- _Given problem a_
In the forum post about developer pay below, swap "Bitshares" for "this blockchain" and give everything from "Personally, I am" down to "the project forward.".

- _Text section_
╔══

We love to use the "corporation" analogy, but when it comes to performance-based compensation we abandon it completely. Not only that, but we are arguing against using our very own product to make it happen. No rational person could argue that this is unfair. If you're a developer, you get Dan or 2 other devs to sign off on your vest every month. Simple, effective, and completely obvious. Show me one company that will grant you an equity package that becomes liquid over time, but is granted in entirety upfront without any regard for your performance or status as an employee.

122
Ok, so you think reputation is enough. I disagree. But for the sake of argument explain to me how this entire system would not be radically improved by using multi-sigature oversight of one or more third parties?

And then we have countless debates on who this third party should be.  Using Toast as an example..  In CS I doubt you'd ever come across someone as accomplished academically in any normal developer circles.  (And this comes from someone who has a BSCS at a decent school but pretty much believes 'it just means I'm not a retard')  So I think his reputation is actually quite valuable, especially since crypto isn't going away.

Personally, I am just happy the guy is working for Bitshares.  I don't want some him reporting to some dipshit, I'd rather he just use his passion to move the project forward. 

If there is a problem with incentives being screwed up, I'd look elsewhere.  I wish I had their job for the utter-coolness of it all.

╚══

- _Input data_
╔══

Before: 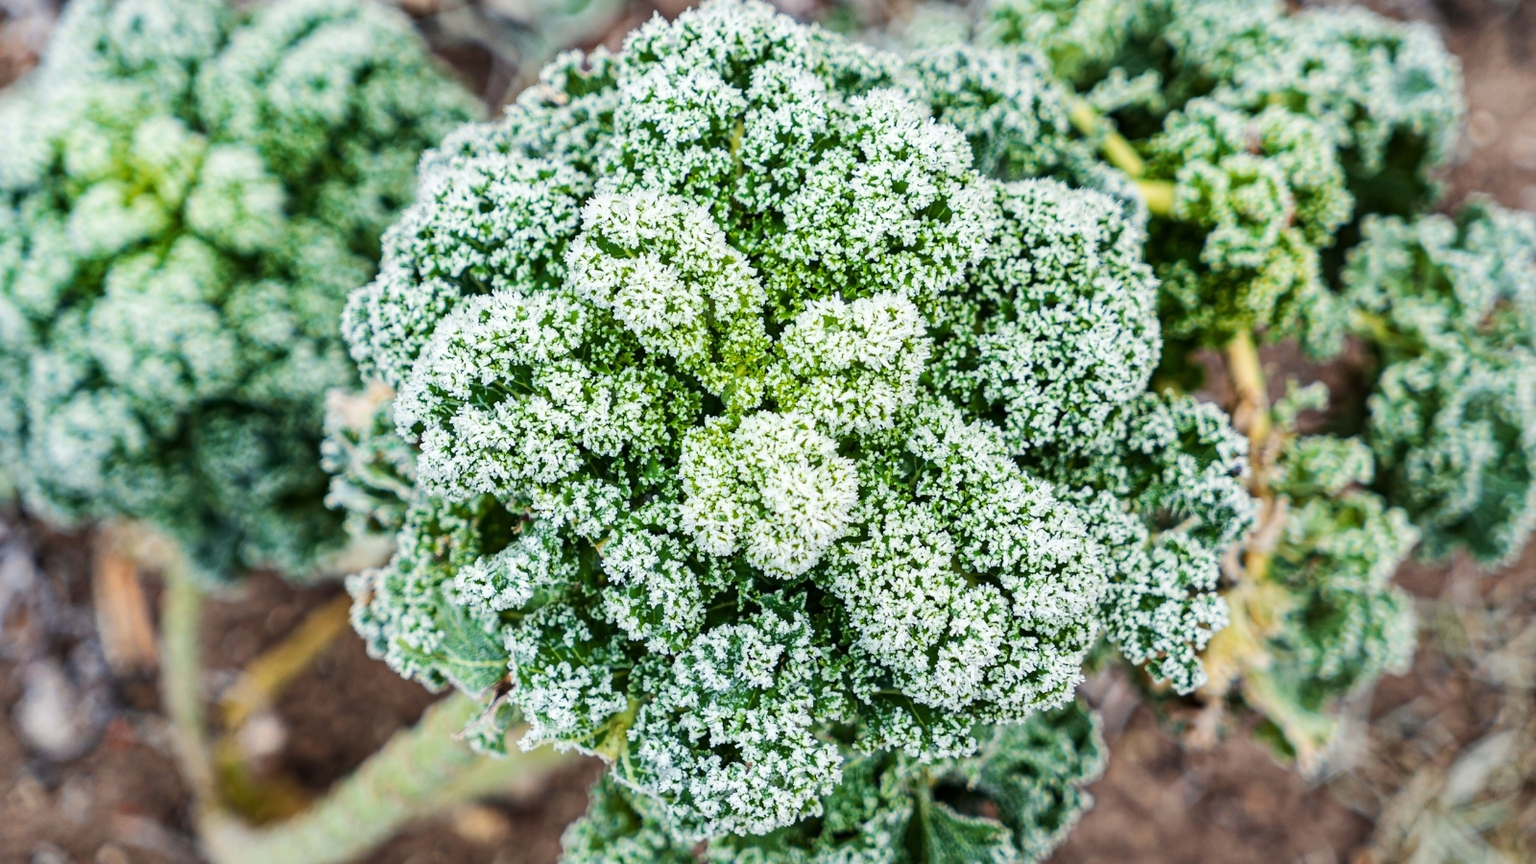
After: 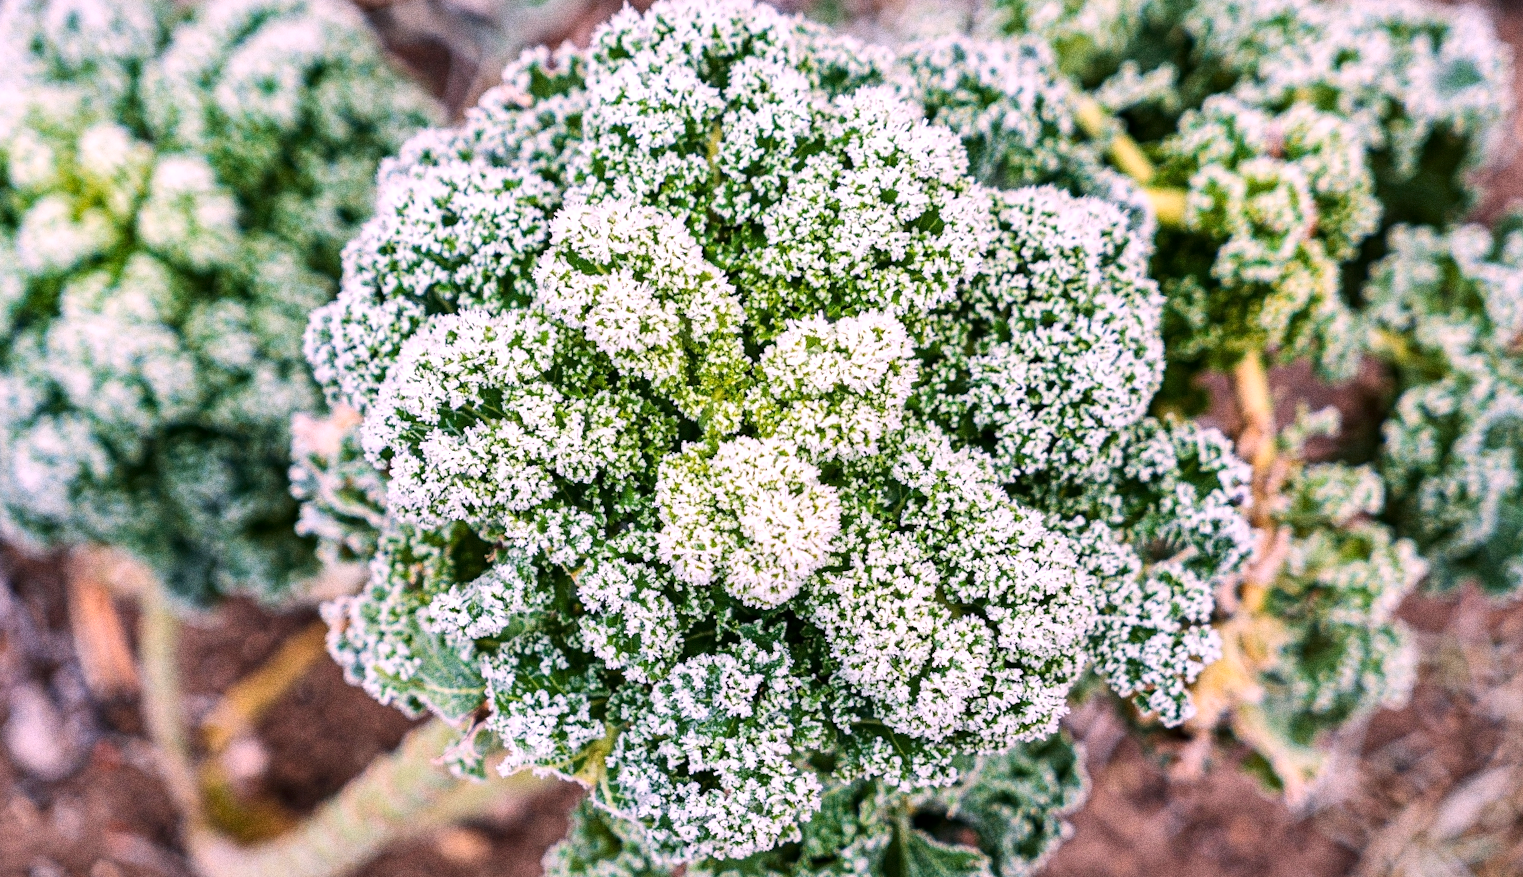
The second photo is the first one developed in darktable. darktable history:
local contrast: mode bilateral grid, contrast 20, coarseness 50, detail 120%, midtone range 0.2
grain: coarseness 9.61 ISO, strength 35.62%
white balance: red 1.188, blue 1.11
rotate and perspective: rotation 0.074°, lens shift (vertical) 0.096, lens shift (horizontal) -0.041, crop left 0.043, crop right 0.952, crop top 0.024, crop bottom 0.979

╚══

- _Given problem b_
Turn the records, from their start down through the line containing "grain: coarseness 9.61 ISO, strength 35.62%", into a numbered list with no blank lines, and leave the pictures out.

- _Task response a_
Personally, I am just happy the guy is working for this blockchain.  I don't want some him reporting to some dipshit, I'd rather he just use his passion to move the project forward.

- _Task response b_
1. Before: 
2. After: 
3. The second photo is the first one developed in darktable. darktable history:
4. local contrast: mode bilateral grid, contrast 20, coarseness 50, detail 120%, midtone range 0.2
5. grain: coarseness 9.61 ISO, strength 35.62%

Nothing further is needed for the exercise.